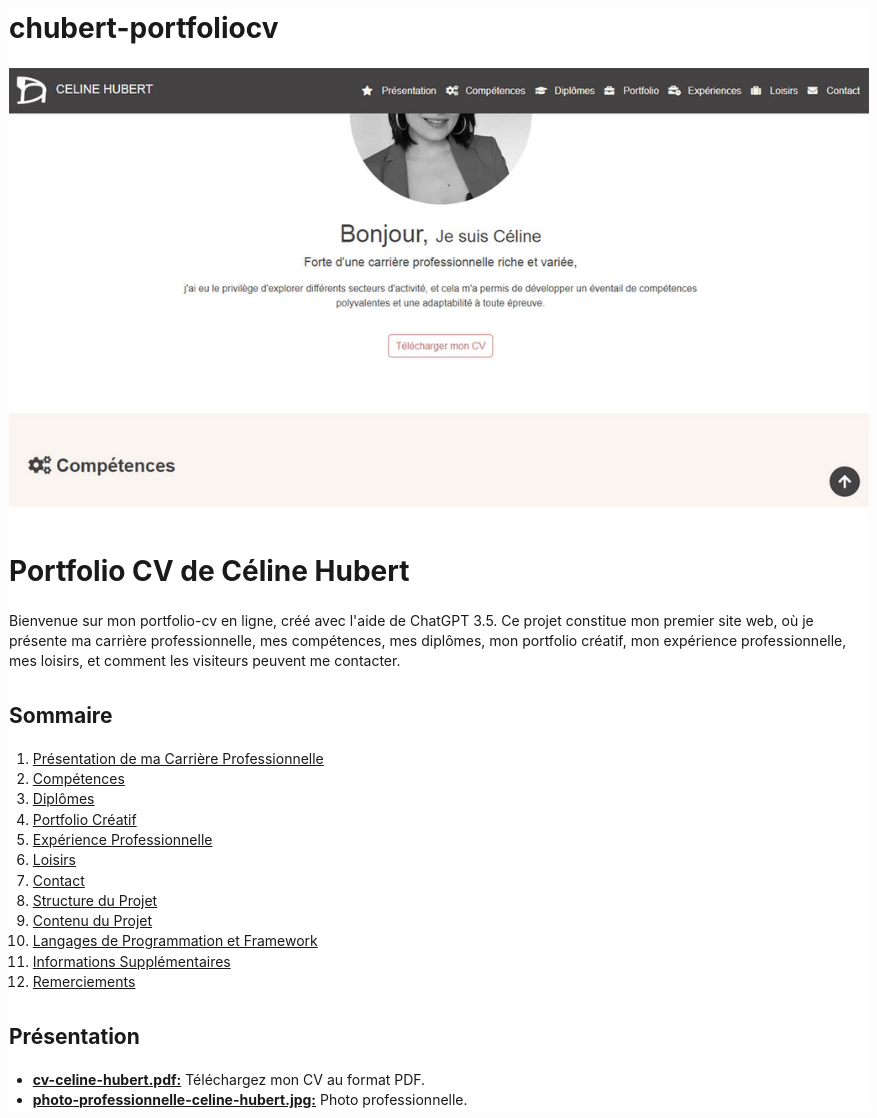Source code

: # chubert-portfoliocv

![Capture d'écran](capture-site-celinahub.jpg)

# Portfolio CV de Céline Hubert

Bienvenue sur mon portfolio-cv en ligne, créé avec l'aide de ChatGPT 3.5. Ce projet constitue mon premier site web, où je présente ma carrière professionnelle, mes compétences, mes diplômes, mon portfolio créatif, mon expérience professionnelle, mes loisirs, et comment les visiteurs peuvent me contacter.

## Sommaire

1. [Présentation de ma Carrière Professionnelle](#présentation-de-ma-carrière-professionnelle)
2. [Compétences](#compétences)
3. [Diplômes](#diplômes)
4. [Portfolio Créatif](#portfolio-créatif)
5. [Expérience Professionnelle](#expérience-professionnelle)
6. [Loisirs](#loisirs)
7. [Contact](#contact)
8. [Structure du Projet](#structure-du-projet)
9. [Contenu du Projet](#contenu-du-projet)
10. [Langages de Programmation et Framework](#langages-de-programmation-et-framework)
11. [Informations Supplémentaires](#informations-supplémentaires)
12. [Remerciements](#remerciements)

## Présentation
- [**cv-celine-hubert.pdf:**](presentation/cv-celine-hubert.pdf) Téléchargez mon CV au format PDF.
- [**photo-professionnelle-celine-hubert.jpg:**](presentation/photo-professionnelle-celine-hubert.jpg) Photo professionnelle.
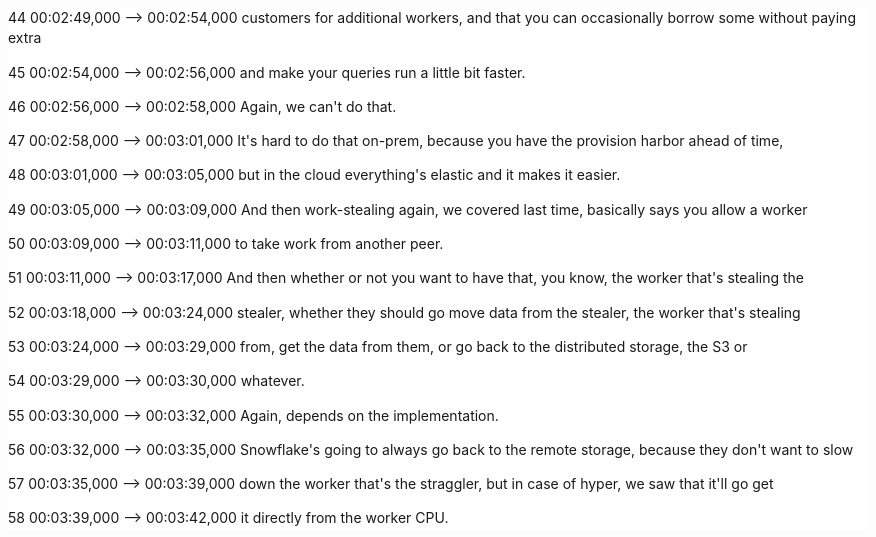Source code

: 44
00:02:49,000 --> 00:02:54,000
customers for additional workers, and that you can occasionally borrow some without paying extra

45
00:02:54,000 --> 00:02:56,000
and make your queries run a little bit faster.

46
00:02:56,000 --> 00:02:58,000
Again, we can't do that.

47
00:02:58,000 --> 00:03:01,000
It's hard to do that on-prem, because you have the provision harbor ahead of time,

48
00:03:01,000 --> 00:03:05,000
but in the cloud everything's elastic and it makes it easier.

49
00:03:05,000 --> 00:03:09,000
And then work-stealing again, we covered last time, basically says you allow a worker

50
00:03:09,000 --> 00:03:11,000
to take work from another peer.

51
00:03:11,000 --> 00:03:17,000
And then whether or not you want to have that, you know, the worker that's stealing the

52
00:03:18,000 --> 00:03:24,000
stealer, whether they should go move data from the stealer, the worker that's stealing

53
00:03:24,000 --> 00:03:29,000
from, get the data from them, or go back to the distributed storage, the S3 or

54
00:03:29,000 --> 00:03:30,000
whatever.

55
00:03:30,000 --> 00:03:32,000
Again, depends on the implementation.

56
00:03:32,000 --> 00:03:35,000
Snowflake's going to always go back to the remote storage, because they don't want to slow

57
00:03:35,000 --> 00:03:39,000
down the worker that's the straggler, but in case of hyper, we saw that it'll go get

58
00:03:39,000 --> 00:03:42,000
it directly from the worker CPU.
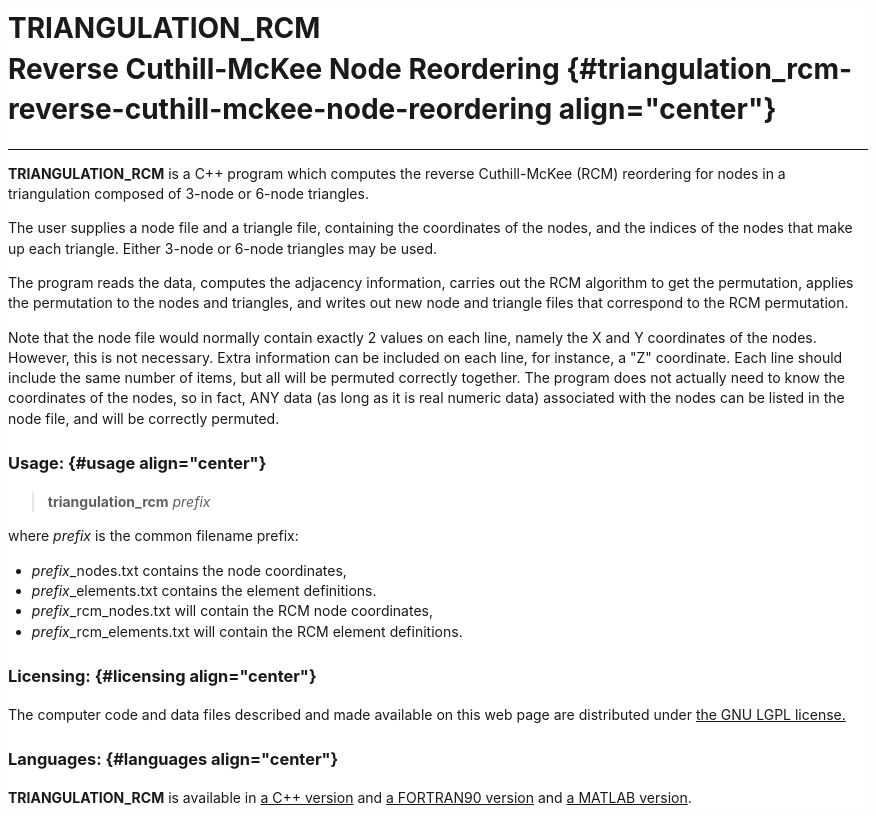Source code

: TRIANGULATION\_RCM\
Reverse Cuthill-McKee Node Reordering {#triangulation_rcm-reverse-cuthill-mckee-node-reordering align="center"}
=====================================

------------------------------------------------------------------------

**TRIANGULATION\_RCM** is a C++ program which computes the reverse
Cuthill-McKee (RCM) reordering for nodes in a triangulation composed of
3-node or 6-node triangles.

The user supplies a node file and a triangle file, containing the
coordinates of the nodes, and the indices of the nodes that make up each
triangle. Either 3-node or 6-node triangles may be used.

The program reads the data, computes the adjacency information, carries
out the RCM algorithm to get the permutation, applies the permutation to
the nodes and triangles, and writes out new node and triangle files that
correspond to the RCM permutation.

Note that the node file would normally contain exactly 2 values on each
line, namely the X and Y coordinates of the nodes. However, this is not
necessary. Extra information can be included on each line, for instance,
a "Z" coordinate. Each line should include the same number of items, but
all will be permuted correctly together. The program does not actually
need to know the coordinates of the nodes, so in fact, ANY data (as long
as it is real numeric data) associated with the nodes can be listed in
the node file, and will be correctly permuted.

### Usage: {#usage align="center"}

> **triangulation\_rcm** *prefix*

where *prefix* is the common filename prefix:

-   *prefix*\_nodes.txt contains the node coordinates,
-   *prefix*\_elements.txt contains the element definitions.
-   *prefix*\_rcm\_nodes.txt will contain the RCM node coordinates,
-   *prefix*\_rcm\_elements.txt will contain the RCM element
    definitions.

### Licensing: {#licensing align="center"}

The computer code and data files described and made available on this
web page are distributed under [the GNU LGPL
license.](../../txt/gnu_lgpl.txt)

### Languages: {#languages align="center"}

**TRIANGULATION\_RCM** is available in [a C++
version](../../cpp_src/triangulation_rcm/triangulation_rcm.html) and [a
FORTRAN90 version](../../f_src/triangulation_rcm/triangulation_rcm.html)
and [a MATLAB
version](../../m_src/triangulation_rcm/triangulation_rcm.html).
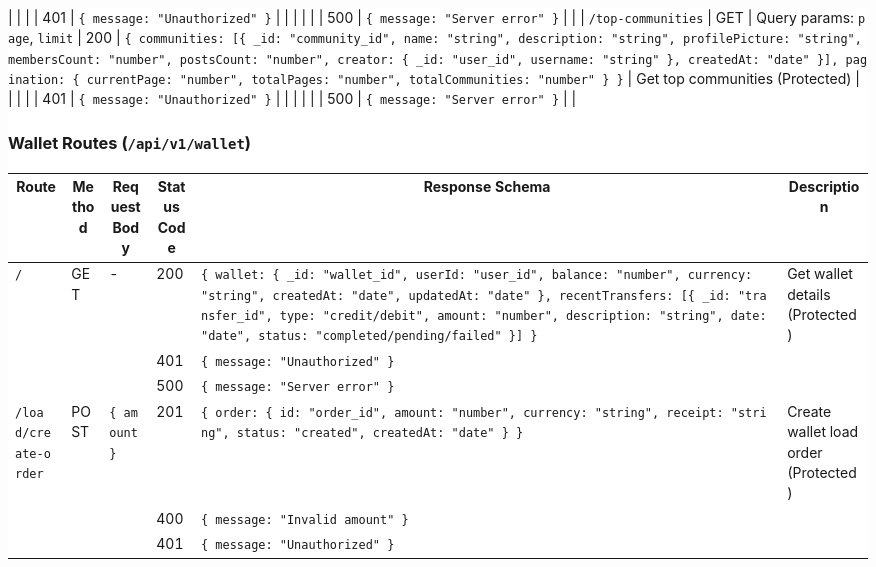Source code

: |                    |        |                                   | 401         | `{ message: "Unauthorized" }`                                                                                                                                                                                                                                                                                            |                                 |
|                    |        |                                   | 500         | `{ message: "Server error" }`                                                                                                                                                                                                                                                                                            |                                 |
| `/top-communities` | GET    | Query params: `page`, `limit`     | 200         | `{ communities: [{ _id: "community_id", name: "string", description: "string", profilePicture: "string", membersCount: "number", postsCount: "number", creator: { _id: "user_id", username: "string" }, createdAt: "date" }], pagination: { currentPage: "number", totalPages: "number", totalCommunities: "number" } }` | Get top communities (Protected) |
|                    |        |                                   | 401         | `{ message: "Unauthorized" }`                                                                                                                                                                                                                                                                                            |                                 |
|                    |        |                                   | 500         | `{ message: "Server error" }`                                                                                                                                                                                                                                                                                            |                                 |

### Wallet Routes (`/api/v1/wallet`)

| Route                | Method | Request Body                        | Status Code | Response Schema                                                                                                                                                                                                                                                                                | Description                                    |
| -------------------- | ------ | ----------------------------------- | ----------- | ---------------------------------------------------------------------------------------------------------------------------------------------------------------------------------------------------------------------------------------------------------------------------------------------- | ---------------------------------------------- |
| `/`                  | GET    | -                                   | 200         | `{ wallet: { _id: "wallet_id", userId: "user_id", balance: "number", currency: "string", createdAt: "date", updatedAt: "date" }, recentTransfers: [{ _id: "transfer_id", type: "credit/debit", amount: "number", description: "string", date: "date", status: "completed/pending/failed" }] }` | Get wallet details (Protected)                 |
|                      |        |                                     | 401         | `{ message: "Unauthorized" }`                                                                                                                                                                                                                                                                  |                                                |
|                      |        |                                     | 500         | `{ message: "Server error" }`                                                                                                                                                                                                                                                                  |                                                |
| `/load/create-order` | POST   | `{ amount }`                        | 201         | `{ order: { id: "order_id", amount: "number", currency: "string", receipt: "string", status: "created", createdAt: "date" } }`                                                                                                                                                                 | Create wallet load order (Protected)           |
|                      |        |                                     | 400         | `{ message: "Invalid amount" }`                                                                                                                                                                                                                                                                |                                                |
|                      |        |                                     | 401         | `{ message: "Unauthorized" }`                                                                                                                                                                                                                                                                  |                                                |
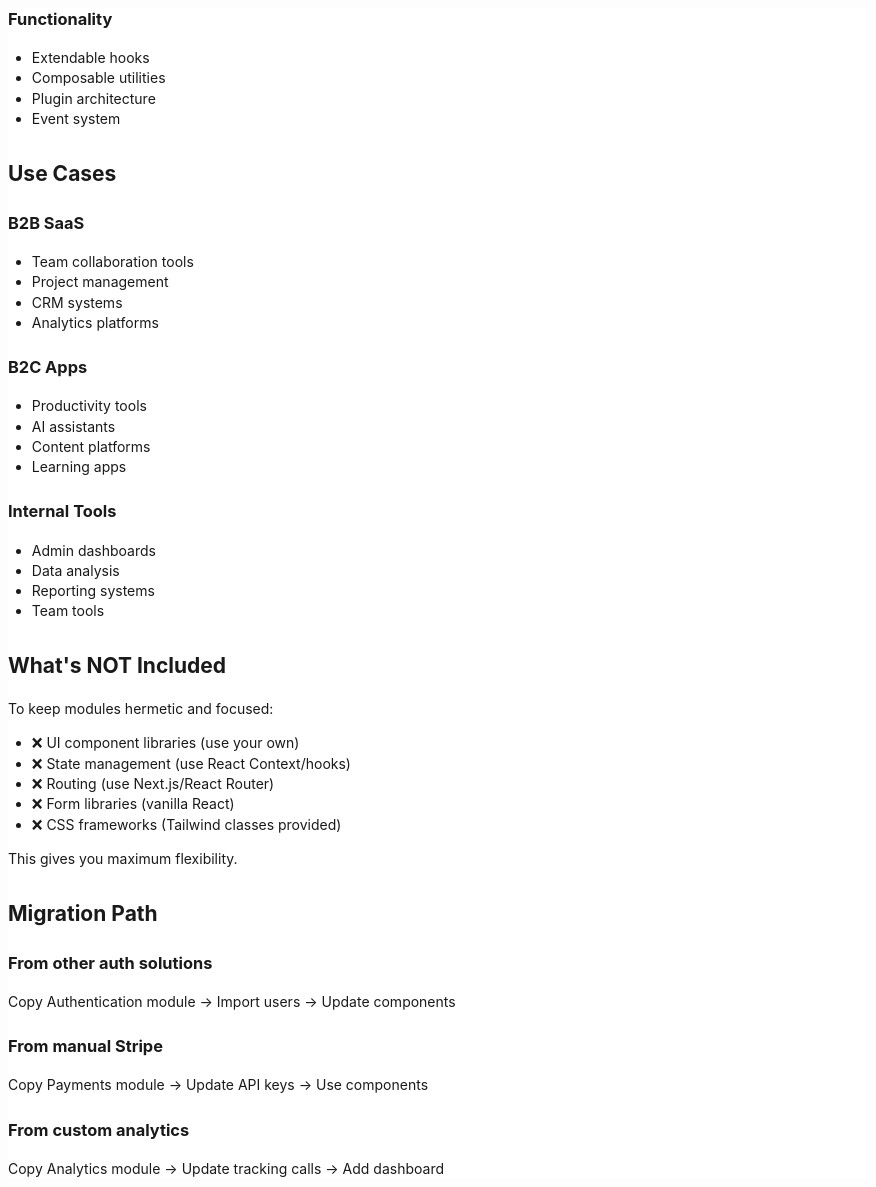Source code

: ### Functionality
- Extendable hooks
- Composable utilities
- Plugin architecture
- Event system

## Use Cases

### B2B SaaS
- Team collaboration tools
- Project management
- CRM systems
- Analytics platforms

### B2C Apps
- Productivity tools
- AI assistants
- Content platforms
- Learning apps

### Internal Tools
- Admin dashboards
- Data analysis
- Reporting systems
- Team tools

## What's NOT Included

To keep modules hermetic and focused:
- ❌ UI component libraries (use your own)
- ❌ State management (use React Context/hooks)
- ❌ Routing (use Next.js/React Router)
- ❌ Form libraries (vanilla React)
- ❌ CSS frameworks (Tailwind classes provided)

This gives you maximum flexibility.

## Migration Path

### From other auth solutions
Copy Authentication module → Import users → Update components

### From manual Stripe
Copy Payments module → Update API keys → Use components

### From custom analytics
Copy Analytics module → Update tracking calls → Add dashboard
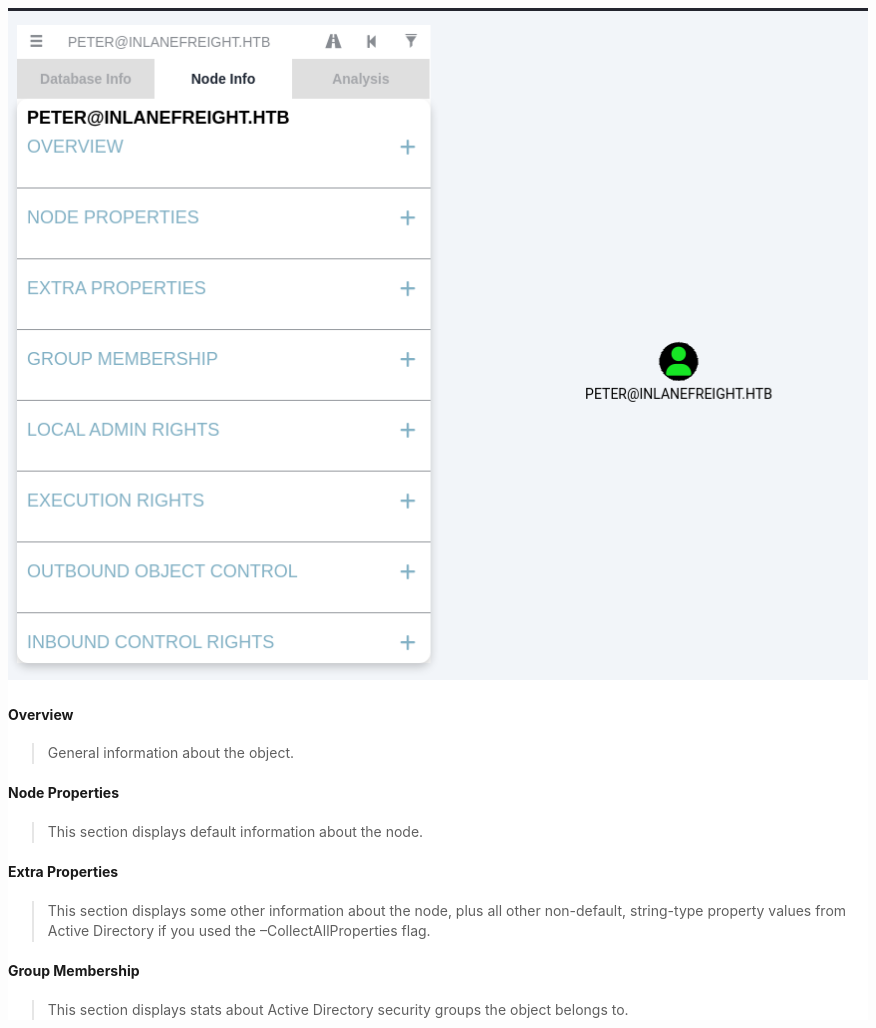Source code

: ![nodes](/BloodHound-Nodes/images/users.png) 


#### Overview 

> General information about the object. 

#### Node Properties 

> This section displays default information about the node. 

#### Extra Properties

> This section displays some other information about the node, plus all other non-default, string-type property values from Active Directory if you used the –CollectAllProperties flag. 

#### Group Membership

> This section displays stats about Active Directory security groups the object belongs to.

****************

◆ WHAT TO DO ◆
Every line of the records containing the word "créatif" must appear in the answer.

◆ WRITTEN ANSWER ◆
Bienvenue sur mon portfolio-cv en ligne, créé avec l'aide de ChatGPT 3.5. Ce projet constitue mon premier site web, où je présente ma carrière professionnelle, mes compétences, mes diplômes, mon portfolio créatif, mon expérience professionnelle, mes loisirs, et comment les visiteurs peuvent me contacter.
4. [Portfolio Créatif](#portfolio-créatif)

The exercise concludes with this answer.